Since we began showing lots of demonstrations of our content in the Samsung Gear VR, we’ve noticed that a lot of people don’t really understand the difference between what’s stereoscopic 3D and what isn’t. Because of the nature of our content, everything in our library to date is monoscopic 360 video. In many situations, stereoscopic 3D in VR can add a lot of coolness factor to a production, but for some use cases it doesn’t work very well.
iZugar camera mount for stereo pairs of GoPros (photo from iZugar)
What is the Difference?
A standard 360 video is just a flat equirectangular video displayed on a sphere. Think of it like the face of a world map on a globe, but with VR your head is on the inside of the globe looking at the inner surface. As you move, the head tracking on your device moves with you, giving you that feeling like you are inside the scene.

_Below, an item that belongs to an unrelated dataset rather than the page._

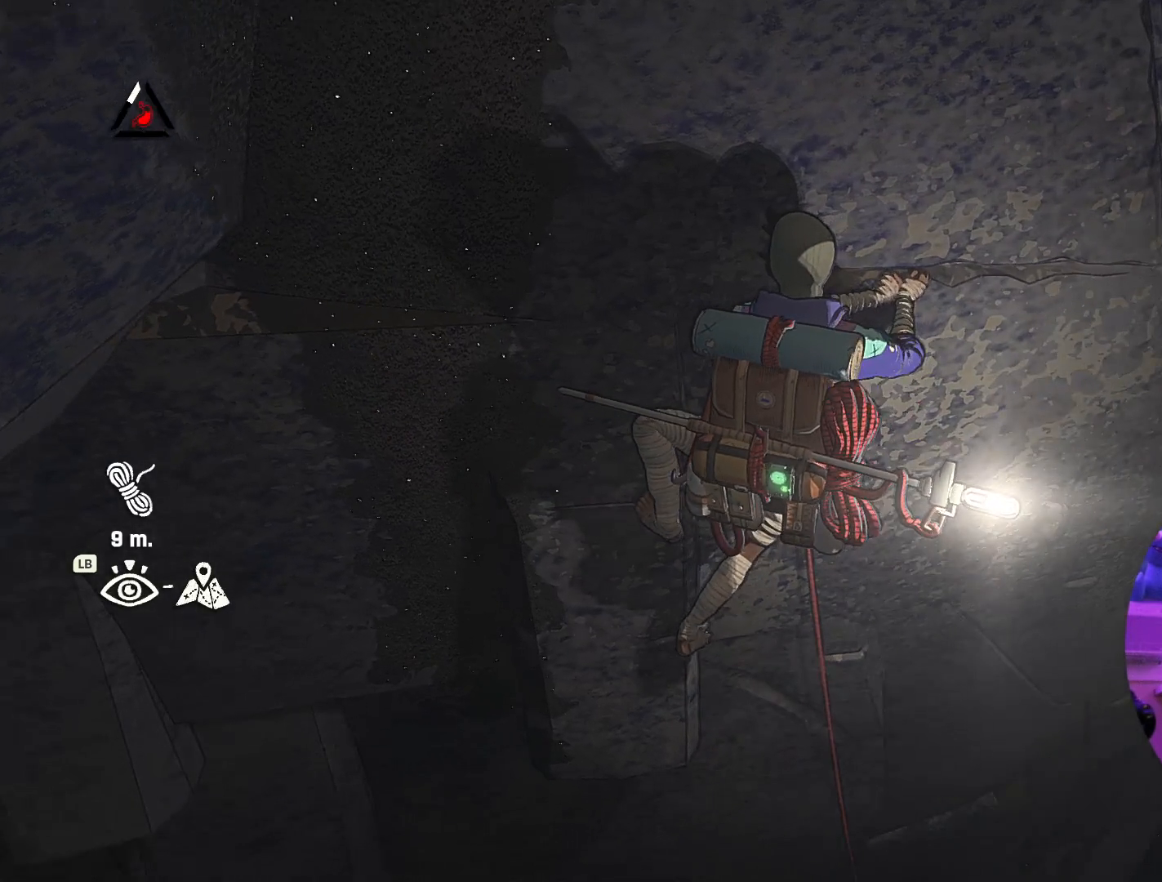
{"buttons": ["R1"], "left_stick": "up-left", "right_stick": "center", "events": [[17, "R1", "down"], [133, "left_stick", "up-left"]]}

Stereoscopic 3D can add another level of immersion by adding depth data between the foreground and background. Your favorite 3D blockbuster films are typically shot with 2 lenses side by side, to give you a feeling of a different vantage point per eye. Like any production, this can look strange if poorly implemented, or absolutely amazing if done right.
The Challenge of Stereoscopic 3D in VR
With stereoscopic 3D in VR, that depth information has to be overlaid and mapped to sphere. Because of parallax between cameras, this can be especially challenging. Any minor flaws or “stitch seams” in the footage are magnified in 3D, and sometimes anomalies occur in different places per eye - which makes it uncomfortable to watch.
Poorly implemented 3Dx360 video footage can cause a great deal of discomfort to the viewer including headaches, eye strain or nausea. Beyond the physical, there can also be production quality issues. Objects and people in poorly implemented stereoscopic 3D can look like crude cardboard cutouts, and chromatic aberration becomes very apparent. Chromatic aberration is that magenta or green “fringe” you see on the edges of objects through some lenses, it’s an optical flaw that we find is much more noticeable in stereoscopic 3D.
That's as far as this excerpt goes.